- **WHAT IS EXPECTED**: Rewrite the rows below, swapping every "Accueil" for "Page d'accueil" and leaving everything else unchanged.

(Entries taken from a collection)
----------------------------------------

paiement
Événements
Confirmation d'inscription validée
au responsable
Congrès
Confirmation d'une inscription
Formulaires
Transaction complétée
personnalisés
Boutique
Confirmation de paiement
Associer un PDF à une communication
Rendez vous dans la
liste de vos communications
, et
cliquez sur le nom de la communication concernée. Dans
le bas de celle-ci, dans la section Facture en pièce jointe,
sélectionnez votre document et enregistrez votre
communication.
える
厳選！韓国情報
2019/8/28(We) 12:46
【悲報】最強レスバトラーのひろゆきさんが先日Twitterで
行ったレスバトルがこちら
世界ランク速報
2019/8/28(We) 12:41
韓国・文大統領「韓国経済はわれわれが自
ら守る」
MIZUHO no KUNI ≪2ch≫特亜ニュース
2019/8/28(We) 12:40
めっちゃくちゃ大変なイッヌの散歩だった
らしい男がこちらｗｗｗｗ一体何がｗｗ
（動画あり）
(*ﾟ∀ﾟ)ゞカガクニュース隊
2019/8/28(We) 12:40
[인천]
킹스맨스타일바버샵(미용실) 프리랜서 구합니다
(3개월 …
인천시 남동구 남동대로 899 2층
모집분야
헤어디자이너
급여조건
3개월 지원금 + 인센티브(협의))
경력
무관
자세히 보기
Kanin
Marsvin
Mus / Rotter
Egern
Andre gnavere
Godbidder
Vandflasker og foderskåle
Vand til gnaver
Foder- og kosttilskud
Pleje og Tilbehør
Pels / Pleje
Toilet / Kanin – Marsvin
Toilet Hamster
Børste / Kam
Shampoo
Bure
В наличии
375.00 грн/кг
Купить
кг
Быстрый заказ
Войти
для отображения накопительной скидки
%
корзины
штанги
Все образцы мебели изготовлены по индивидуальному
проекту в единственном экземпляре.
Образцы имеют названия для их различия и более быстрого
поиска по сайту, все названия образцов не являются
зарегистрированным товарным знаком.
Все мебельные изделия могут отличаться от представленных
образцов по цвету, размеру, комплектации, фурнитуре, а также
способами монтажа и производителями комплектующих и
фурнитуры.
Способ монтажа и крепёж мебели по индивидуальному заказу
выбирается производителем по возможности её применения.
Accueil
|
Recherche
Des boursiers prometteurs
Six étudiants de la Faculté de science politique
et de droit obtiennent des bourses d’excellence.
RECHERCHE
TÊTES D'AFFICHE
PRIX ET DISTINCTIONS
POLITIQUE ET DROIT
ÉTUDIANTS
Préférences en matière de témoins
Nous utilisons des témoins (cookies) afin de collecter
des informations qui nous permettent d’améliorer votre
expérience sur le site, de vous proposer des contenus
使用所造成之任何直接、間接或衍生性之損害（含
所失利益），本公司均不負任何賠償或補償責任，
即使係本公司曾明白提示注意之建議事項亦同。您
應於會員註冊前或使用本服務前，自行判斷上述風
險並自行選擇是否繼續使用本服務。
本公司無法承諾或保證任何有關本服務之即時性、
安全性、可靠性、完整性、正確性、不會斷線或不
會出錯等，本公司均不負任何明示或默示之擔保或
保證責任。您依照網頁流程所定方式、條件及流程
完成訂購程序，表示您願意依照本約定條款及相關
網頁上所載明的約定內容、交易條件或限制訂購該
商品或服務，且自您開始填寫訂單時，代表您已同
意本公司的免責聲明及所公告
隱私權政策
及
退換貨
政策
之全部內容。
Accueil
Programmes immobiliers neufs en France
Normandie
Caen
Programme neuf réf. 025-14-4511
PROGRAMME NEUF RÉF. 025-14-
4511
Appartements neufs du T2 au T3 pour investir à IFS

----------------------------------------

- **WRITTEN ANSWER**:
paiement
Événements
Confirmation d'inscription validée
au responsable
Congrès
Confirmation d'une inscription
Formulaires
Transaction complétée
personnalisés
Boutique
Confirmation de paiement
Associer un PDF à une communication
Rendez vous dans la
liste de vos communications
, et
cliquez sur le nom de la communication concernée. Dans
le bas de celle-ci, dans la section Facture en pièce jointe,
sélectionnez votre document et enregistrez votre
communication.
える
厳選！韓国情報
2019/8/28(We) 12:46
【悲報】最強レスバトラーのひろゆきさんが先日Twitterで
行ったレスバトルがこちら
世界ランク速報
2019/8/28(We) 12:41
韓国・文大統領「韓国経済はわれわれが自
ら守る」
MIZUHO no KUNI ≪2ch≫特亜ニュース
2019/8/28(We) 12:40
めっちゃくちゃ大変なイッヌの散歩だった
らしい男がこちらｗｗｗｗ一体何がｗｗ
（動画あり）
(*ﾟ∀ﾟ)ゞカガクニュース隊
2019/8/28(We) 12:40
[인천]
킹스맨스타일바버샵(미용실) 프리랜서 구합니다
(3개월 …
인천시 남동구 남동대로 899 2층
모집분야
헤어디자이너
급여조건
3개월 지원금 + 인센티브(협의))
경력
무관
자세히 보기
Kanin
Marsvin
Mus / Rotter
Egern
Andre gnavere
Godbidder
Vandflasker og foderskåle
Vand til gnaver
Foder- og kosttilskud
Pleje og Tilbehør
Pels / Pleje
Toilet / Kanin – Marsvin
Toilet Hamster
Børste / Kam
Shampoo
Bure
В наличии
375.00 грн/кг
Купить
кг
Быстрый заказ
Войти
для отображения накопительной скидки
%
корзины
штанги
Все образцы мебели изготовлены по индивидуальному
проекту в единственном экземпляре.
Образцы имеют названия для их различия и более быстрого
поиска по сайту, все названия образцов не являются
зарегистрированным товарным знаком.
Все мебельные изделия могут отличаться от представленных
образцов по цвету, размеру, комплектации, фурнитуре, а также
способами монтажа и производителями комплектующих и
фурнитуры.
Способ монтажа и крепёж мебели по индивидуальному заказу
выбирается производителем по возможности её применения.
Page d'accueil
|
Recherche
Des boursiers prometteurs
Six étudiants de la Faculté de science politique
et de droit obtiennent des bourses d’excellence.
RECHERCHE
TÊTES D'AFFICHE
PRIX ET DISTINCTIONS
POLITIQUE ET DROIT
ÉTUDIANTS
Préférences en matière de témoins
Nous utilisons des témoins (cookies) afin de collecter
des informations qui nous permettent d’améliorer votre
expérience sur le site, de vous proposer des contenus
使用所造成之任何直接、間接或衍生性之損害（含
所失利益），本公司均不負任何賠償或補償責任，
即使係本公司曾明白提示注意之建議事項亦同。您
應於會員註冊前或使用本服務前，自行判斷上述風
險並自行選擇是否繼續使用本服務。
本公司無法承諾或保證任何有關本服務之即時性、
安全性、可靠性、完整性、正確性、不會斷線或不
會出錯等，本公司均不負任何明示或默示之擔保或
保證責任。您依照網頁流程所定方式、條件及流程
完成訂購程序，表示您願意依照本約定條款及相關
網頁上所載明的約定內容、交易條件或限制訂購該
商品或服務，且自您開始填寫訂單時，代表您已同
意本公司的免責聲明及所公告
隱私權政策
及
退換貨
政策
之全部內容。
Page d'accueil
Programmes immobiliers neufs en France
Normandie
Caen
Programme neuf réf. 025-14-4511
PROGRAMME NEUF RÉF. 025-14-
4511
Appartements neufs du T2 au T3 pour investir à IFS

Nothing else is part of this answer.